Distance Correlation¶
Description¶
Distance Correlation is a statistical metric that quantifies both linear and nonlinear dependence between two random vectors. Unlike Pearson correlation, which only captures linear relationships, distance correlation equals zero if and only if the variables are truly independent. This makes it especially useful in bioinformatics for evaluating how well dimensionality reduction methods preserve complex relationships between features or samples.
Formulas¶
Let \((X_k, Y_k)\), for \(k = 1, 2, \dots, n\), be a sample of paired observations.

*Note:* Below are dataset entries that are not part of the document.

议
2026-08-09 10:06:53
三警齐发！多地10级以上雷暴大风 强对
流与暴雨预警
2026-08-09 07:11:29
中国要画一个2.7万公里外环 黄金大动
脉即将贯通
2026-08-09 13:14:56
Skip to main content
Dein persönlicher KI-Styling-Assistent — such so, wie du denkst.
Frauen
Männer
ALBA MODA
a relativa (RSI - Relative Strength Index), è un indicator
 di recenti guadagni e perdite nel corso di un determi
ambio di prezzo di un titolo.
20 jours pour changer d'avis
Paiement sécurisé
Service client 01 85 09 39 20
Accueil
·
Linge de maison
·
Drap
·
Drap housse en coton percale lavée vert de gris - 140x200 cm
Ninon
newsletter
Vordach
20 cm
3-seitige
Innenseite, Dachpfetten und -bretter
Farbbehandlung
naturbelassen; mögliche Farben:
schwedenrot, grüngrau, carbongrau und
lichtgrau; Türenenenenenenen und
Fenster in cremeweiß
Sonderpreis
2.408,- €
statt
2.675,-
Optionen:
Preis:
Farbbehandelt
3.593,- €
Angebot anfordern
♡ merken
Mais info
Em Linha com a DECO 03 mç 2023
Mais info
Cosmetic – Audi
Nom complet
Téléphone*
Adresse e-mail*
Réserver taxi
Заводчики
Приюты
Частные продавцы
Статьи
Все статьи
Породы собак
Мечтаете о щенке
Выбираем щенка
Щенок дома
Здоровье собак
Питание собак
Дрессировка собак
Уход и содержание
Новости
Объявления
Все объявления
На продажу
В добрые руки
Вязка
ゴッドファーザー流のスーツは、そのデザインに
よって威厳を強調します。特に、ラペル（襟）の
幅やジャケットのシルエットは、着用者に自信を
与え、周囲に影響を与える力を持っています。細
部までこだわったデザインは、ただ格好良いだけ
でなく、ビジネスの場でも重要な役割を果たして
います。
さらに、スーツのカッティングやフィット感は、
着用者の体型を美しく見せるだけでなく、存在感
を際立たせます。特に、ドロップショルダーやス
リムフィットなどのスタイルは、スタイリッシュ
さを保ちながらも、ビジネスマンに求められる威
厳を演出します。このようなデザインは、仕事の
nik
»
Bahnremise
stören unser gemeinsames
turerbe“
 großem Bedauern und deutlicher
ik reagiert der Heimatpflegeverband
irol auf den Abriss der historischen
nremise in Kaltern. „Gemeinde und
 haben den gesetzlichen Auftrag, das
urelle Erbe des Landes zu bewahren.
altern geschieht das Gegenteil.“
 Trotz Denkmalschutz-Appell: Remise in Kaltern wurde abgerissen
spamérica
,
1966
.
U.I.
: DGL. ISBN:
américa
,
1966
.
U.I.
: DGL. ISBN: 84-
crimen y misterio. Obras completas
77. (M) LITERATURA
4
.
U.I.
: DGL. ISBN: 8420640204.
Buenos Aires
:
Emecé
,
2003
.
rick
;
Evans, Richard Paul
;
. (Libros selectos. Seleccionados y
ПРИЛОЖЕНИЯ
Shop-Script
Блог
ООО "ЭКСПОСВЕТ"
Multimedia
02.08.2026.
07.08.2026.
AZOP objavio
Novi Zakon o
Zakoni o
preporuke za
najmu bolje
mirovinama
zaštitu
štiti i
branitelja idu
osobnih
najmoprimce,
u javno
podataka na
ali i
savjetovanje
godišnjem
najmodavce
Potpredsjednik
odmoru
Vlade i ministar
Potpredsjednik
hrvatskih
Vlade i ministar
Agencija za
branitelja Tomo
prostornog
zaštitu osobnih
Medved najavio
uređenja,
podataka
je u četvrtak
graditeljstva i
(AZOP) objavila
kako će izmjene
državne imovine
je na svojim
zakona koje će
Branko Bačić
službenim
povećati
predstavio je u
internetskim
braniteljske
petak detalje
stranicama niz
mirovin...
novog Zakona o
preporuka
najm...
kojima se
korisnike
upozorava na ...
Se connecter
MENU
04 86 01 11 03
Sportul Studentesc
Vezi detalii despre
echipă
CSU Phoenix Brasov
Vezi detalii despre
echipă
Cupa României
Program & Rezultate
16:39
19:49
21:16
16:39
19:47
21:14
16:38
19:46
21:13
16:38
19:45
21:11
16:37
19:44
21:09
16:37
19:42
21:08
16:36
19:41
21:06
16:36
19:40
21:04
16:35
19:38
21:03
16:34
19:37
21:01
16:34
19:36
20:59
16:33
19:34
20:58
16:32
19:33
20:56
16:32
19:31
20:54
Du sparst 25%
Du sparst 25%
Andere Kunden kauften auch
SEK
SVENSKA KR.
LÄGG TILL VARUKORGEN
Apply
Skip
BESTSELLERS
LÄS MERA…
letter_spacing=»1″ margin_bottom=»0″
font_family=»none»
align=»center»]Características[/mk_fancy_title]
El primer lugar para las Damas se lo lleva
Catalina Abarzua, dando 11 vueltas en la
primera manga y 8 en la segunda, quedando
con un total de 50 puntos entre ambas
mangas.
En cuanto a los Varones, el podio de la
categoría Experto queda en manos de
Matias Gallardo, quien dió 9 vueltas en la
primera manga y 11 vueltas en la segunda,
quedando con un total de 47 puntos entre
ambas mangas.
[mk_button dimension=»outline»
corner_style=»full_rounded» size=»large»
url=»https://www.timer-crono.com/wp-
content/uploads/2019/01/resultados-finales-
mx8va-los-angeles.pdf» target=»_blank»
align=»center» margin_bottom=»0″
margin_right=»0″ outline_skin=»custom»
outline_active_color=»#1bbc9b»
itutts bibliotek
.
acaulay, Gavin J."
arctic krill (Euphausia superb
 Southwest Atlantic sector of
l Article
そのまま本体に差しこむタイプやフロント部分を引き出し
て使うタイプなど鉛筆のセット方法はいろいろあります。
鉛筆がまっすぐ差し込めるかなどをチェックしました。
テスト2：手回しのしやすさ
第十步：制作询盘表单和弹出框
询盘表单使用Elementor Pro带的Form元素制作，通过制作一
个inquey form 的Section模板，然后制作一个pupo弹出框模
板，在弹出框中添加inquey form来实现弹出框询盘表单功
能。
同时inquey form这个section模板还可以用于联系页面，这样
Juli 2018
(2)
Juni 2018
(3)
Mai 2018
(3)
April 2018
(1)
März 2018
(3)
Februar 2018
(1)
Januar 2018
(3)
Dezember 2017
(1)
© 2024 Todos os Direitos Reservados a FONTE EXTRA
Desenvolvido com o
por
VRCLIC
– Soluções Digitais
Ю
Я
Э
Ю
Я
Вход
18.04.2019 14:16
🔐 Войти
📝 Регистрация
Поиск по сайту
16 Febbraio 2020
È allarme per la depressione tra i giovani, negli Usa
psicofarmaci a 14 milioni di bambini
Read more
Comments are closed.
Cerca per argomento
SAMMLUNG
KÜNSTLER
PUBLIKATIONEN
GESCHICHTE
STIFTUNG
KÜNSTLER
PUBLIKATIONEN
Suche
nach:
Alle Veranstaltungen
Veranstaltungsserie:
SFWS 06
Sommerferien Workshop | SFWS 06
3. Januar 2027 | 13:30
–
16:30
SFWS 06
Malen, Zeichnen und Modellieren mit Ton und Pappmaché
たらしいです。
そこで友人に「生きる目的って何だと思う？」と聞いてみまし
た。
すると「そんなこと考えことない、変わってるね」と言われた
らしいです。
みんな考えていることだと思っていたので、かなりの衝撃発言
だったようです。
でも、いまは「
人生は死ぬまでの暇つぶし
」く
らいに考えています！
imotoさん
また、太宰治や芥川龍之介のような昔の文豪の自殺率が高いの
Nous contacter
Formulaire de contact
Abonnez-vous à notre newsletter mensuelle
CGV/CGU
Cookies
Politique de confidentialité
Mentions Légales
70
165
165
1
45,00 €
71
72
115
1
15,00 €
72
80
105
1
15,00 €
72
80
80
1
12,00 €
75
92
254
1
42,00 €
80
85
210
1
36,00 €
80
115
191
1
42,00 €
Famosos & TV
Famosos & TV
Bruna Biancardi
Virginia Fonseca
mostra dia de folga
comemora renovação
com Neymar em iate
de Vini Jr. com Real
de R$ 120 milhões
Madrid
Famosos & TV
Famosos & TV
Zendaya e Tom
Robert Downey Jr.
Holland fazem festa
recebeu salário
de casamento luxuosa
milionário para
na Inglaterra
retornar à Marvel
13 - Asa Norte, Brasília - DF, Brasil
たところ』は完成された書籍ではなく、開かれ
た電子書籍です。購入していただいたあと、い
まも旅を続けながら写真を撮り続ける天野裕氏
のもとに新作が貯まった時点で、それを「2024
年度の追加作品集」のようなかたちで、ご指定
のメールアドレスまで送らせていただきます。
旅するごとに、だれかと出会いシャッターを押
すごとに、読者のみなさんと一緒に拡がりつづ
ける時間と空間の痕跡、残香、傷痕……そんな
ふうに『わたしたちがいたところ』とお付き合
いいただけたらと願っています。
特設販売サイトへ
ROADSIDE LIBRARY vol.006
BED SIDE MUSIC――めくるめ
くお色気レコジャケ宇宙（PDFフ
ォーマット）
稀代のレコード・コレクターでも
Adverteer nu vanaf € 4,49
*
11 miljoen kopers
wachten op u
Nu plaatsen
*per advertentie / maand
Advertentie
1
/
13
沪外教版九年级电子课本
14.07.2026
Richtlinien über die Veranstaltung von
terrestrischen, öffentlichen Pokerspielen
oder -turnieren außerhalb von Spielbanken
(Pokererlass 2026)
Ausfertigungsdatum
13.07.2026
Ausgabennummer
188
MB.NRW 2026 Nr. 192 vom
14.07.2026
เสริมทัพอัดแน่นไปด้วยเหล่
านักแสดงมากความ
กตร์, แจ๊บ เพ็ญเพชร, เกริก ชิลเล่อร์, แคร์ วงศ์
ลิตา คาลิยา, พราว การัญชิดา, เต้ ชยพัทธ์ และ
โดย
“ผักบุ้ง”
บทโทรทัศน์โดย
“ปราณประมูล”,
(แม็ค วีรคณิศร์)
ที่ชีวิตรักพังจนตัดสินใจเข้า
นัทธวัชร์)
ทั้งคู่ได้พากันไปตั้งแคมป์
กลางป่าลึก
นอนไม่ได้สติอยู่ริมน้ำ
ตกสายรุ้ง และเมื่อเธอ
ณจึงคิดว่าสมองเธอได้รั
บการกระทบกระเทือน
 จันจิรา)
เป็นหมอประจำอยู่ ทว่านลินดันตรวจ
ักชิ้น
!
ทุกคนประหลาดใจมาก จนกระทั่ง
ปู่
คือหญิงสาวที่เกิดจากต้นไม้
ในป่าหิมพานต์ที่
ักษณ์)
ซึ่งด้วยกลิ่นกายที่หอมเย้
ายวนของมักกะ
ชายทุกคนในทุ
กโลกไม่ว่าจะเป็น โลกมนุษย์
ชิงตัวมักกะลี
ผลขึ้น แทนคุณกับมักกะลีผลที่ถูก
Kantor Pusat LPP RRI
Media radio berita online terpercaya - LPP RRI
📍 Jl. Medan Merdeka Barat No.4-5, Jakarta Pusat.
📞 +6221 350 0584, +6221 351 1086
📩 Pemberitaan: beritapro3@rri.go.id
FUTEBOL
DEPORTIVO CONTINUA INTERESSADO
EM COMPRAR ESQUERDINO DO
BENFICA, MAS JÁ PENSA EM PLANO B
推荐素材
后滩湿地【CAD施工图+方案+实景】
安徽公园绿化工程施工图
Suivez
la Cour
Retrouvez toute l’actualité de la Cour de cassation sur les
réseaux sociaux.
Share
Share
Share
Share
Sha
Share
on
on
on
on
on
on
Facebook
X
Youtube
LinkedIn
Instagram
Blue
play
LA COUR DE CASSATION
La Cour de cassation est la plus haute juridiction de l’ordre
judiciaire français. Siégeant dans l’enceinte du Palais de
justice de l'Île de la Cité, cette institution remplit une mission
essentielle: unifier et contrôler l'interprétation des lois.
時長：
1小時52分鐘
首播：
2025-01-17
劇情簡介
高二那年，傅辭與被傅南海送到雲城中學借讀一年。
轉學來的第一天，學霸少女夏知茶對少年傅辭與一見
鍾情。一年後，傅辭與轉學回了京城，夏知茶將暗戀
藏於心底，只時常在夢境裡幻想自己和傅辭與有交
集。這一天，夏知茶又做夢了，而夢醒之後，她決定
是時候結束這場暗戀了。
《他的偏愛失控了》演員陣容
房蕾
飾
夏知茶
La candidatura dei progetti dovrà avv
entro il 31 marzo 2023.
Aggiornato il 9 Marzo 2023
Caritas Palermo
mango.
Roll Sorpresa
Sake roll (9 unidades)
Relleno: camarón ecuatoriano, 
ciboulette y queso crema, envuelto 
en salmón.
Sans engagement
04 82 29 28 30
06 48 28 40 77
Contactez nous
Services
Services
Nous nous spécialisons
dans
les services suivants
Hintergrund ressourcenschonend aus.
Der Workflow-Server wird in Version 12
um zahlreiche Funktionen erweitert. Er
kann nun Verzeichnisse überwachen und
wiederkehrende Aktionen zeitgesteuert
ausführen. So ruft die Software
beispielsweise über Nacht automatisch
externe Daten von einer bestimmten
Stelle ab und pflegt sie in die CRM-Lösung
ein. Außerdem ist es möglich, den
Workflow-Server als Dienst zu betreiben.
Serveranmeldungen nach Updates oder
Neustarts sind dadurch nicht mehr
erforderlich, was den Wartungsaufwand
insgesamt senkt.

Compute pairwise Euclidean distances :¶
\[
a_{j,k} = \|X_j - X_k\|,\quad b_{j,k} = \|Y_j - Y_k\|
\]
Double-center the distance matrices :¶
\[
A_{j,k} = a_{j,k} - \bar{a}_{j.} - \bar{a}_{.k} + \bar{a}_{..}
\]
\[
B_{j,k} = b_{j,k} - \bar{b}_{j.} - \bar{b}_{.k} + \bar{b}_{..}
\]
Compute distance covariance :¶
\[
\text{dCov}^2(X, Y) = \frac{1}{n^2} \sum_{j,k} A_{j,k} B_{j,k}
\]
Compute distance variances:¶
\[
\text{dVar}^2(X) = \frac{1}{n^2} \sum_{j,k} A_{j,k}^2,\quad \text{dVar}^2(Y) = \frac{1}{n^2} \sum_{j,k} B_{j,k}^2
\]
Distance correlation:¶
\[
\text{dCor}(X, Y) = \frac{\text{dCov}(X, Y)}{\sqrt{\text{dVar}(X) \cdot \text{dVar}(Y)}}
\]
Value Range¶
-
The metric ranges from 0 (independence) to 1 (perfect dependence).
-
A value of 0 implies true independence, not just lack of linear correlation.